From Tumor Biology to Therapeutic Design: Expert Insights from Vector Laboratories
Two Vector Laboratories scientists were recently featured in expert interviews with SelectScience at the AACR Annual Meeting 2026, covering glycosylation in cancer research and advances in bioconjugation for next-generation therapeutics.
Glycosylation: What Proteomics Alone Can’t Tell You
In the first interview, Erika Leonard, Director of R&D at Vector Laboratories, discusses how glycobiology is reshaping the way researchers approach cancer research. While proteomics captures what proteins are present, glycosylation patterns reveal how those proteins are modified — information that is critical for understanding the tumor microenvironment and identifying new targets for therapeutic discovery.

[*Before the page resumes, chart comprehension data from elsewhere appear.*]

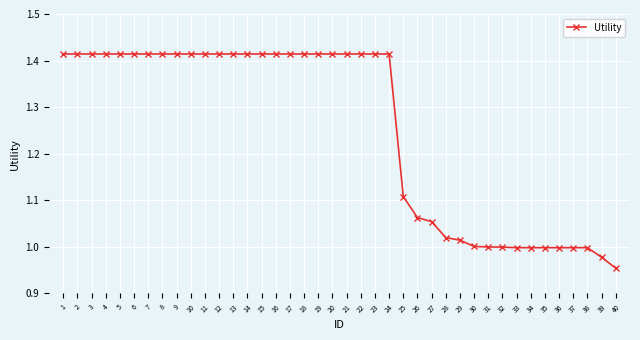

Which category has the lowest value across all series?

40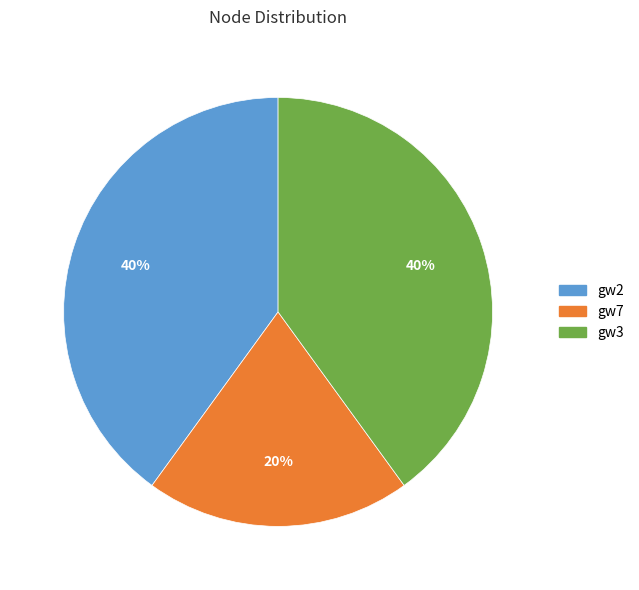

To the nearest percent, what portion does gw7 represent?

20%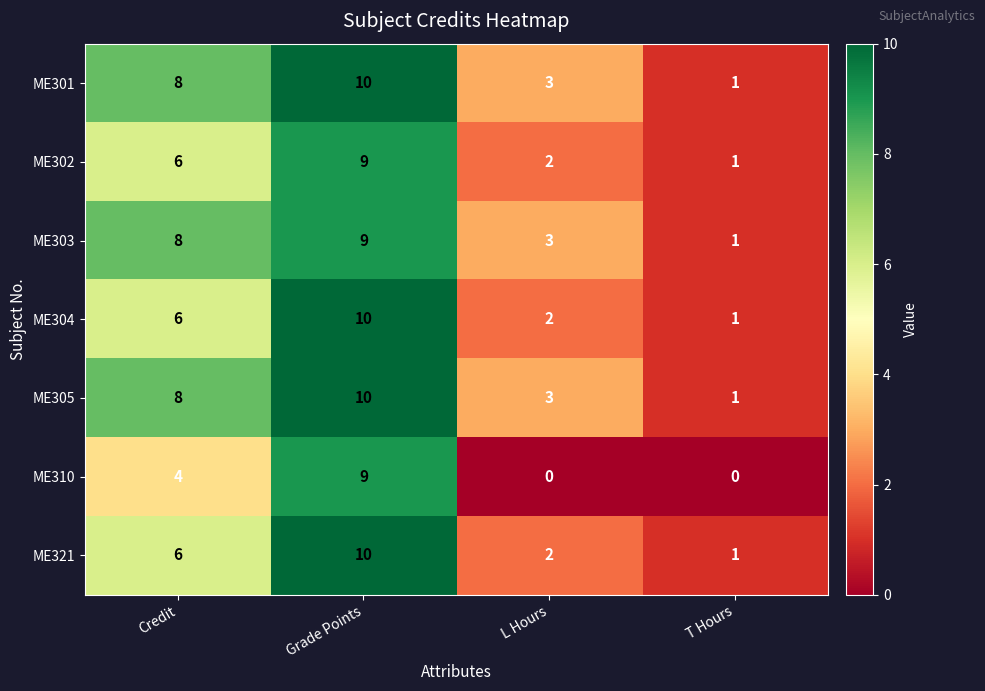

The value of ME310 at Grade Points is 13. True or false?

False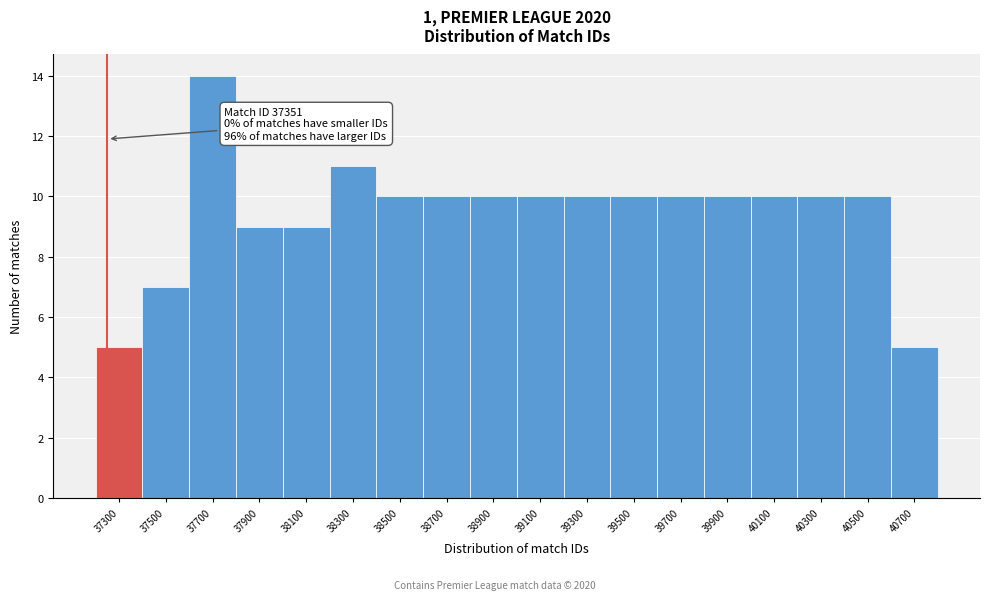

Reading left to right, list all the values displayed in this chart.

37300=5	37500=7	37700=14	37900=9	38100=9	38300=11	38500=10	38700=10	38900=10	39100=10	39300=10	39500=10	39700=10	39900=10	40100=10	40300=10	40500=10	40700=5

Erika’s work centers on validated lectins and glycan-binding tools that bring spatial resolution, reproducibility, and confidence to multiomic workflows. For researchers working in tissue-based or cell-based systems, glycan analysis adds a layer of biological context that standard protein detection methods miss.
Bioconjugation for Next-Generation Therapeutics
In the second interview, Matt Giese, Senior Field Application Scientist at Vector Laboratories, walks through how recent innovations in bioconjugation chemistry are giving researchers greater precision and control over conjugate structure and function. Matt draws on real customer examples spanning cancer vaccines, siRNA delivery, radiopharmaceuticals, cell therapy workflows, and multiplexed immunofluorescence to illustrate where end-to-end bioconjugation solutions are reducing development time and improving outcomes.
As therapeutic modalities grow in complexity, the chemistry connecting payloads to carriers becomes a critical variable. Vector’s approach to bioconjugation addresses that directly, from linker selection through conjugation optimization.
Tools and Expertise for Better Research Outcomes
Both interviews reflect the depth of scientific expertise Vector Laboratories brings to the fields of glycobiology, immunodetection, and bioconjugation—areas where reagent quality and application knowledge directly affect research outcomes.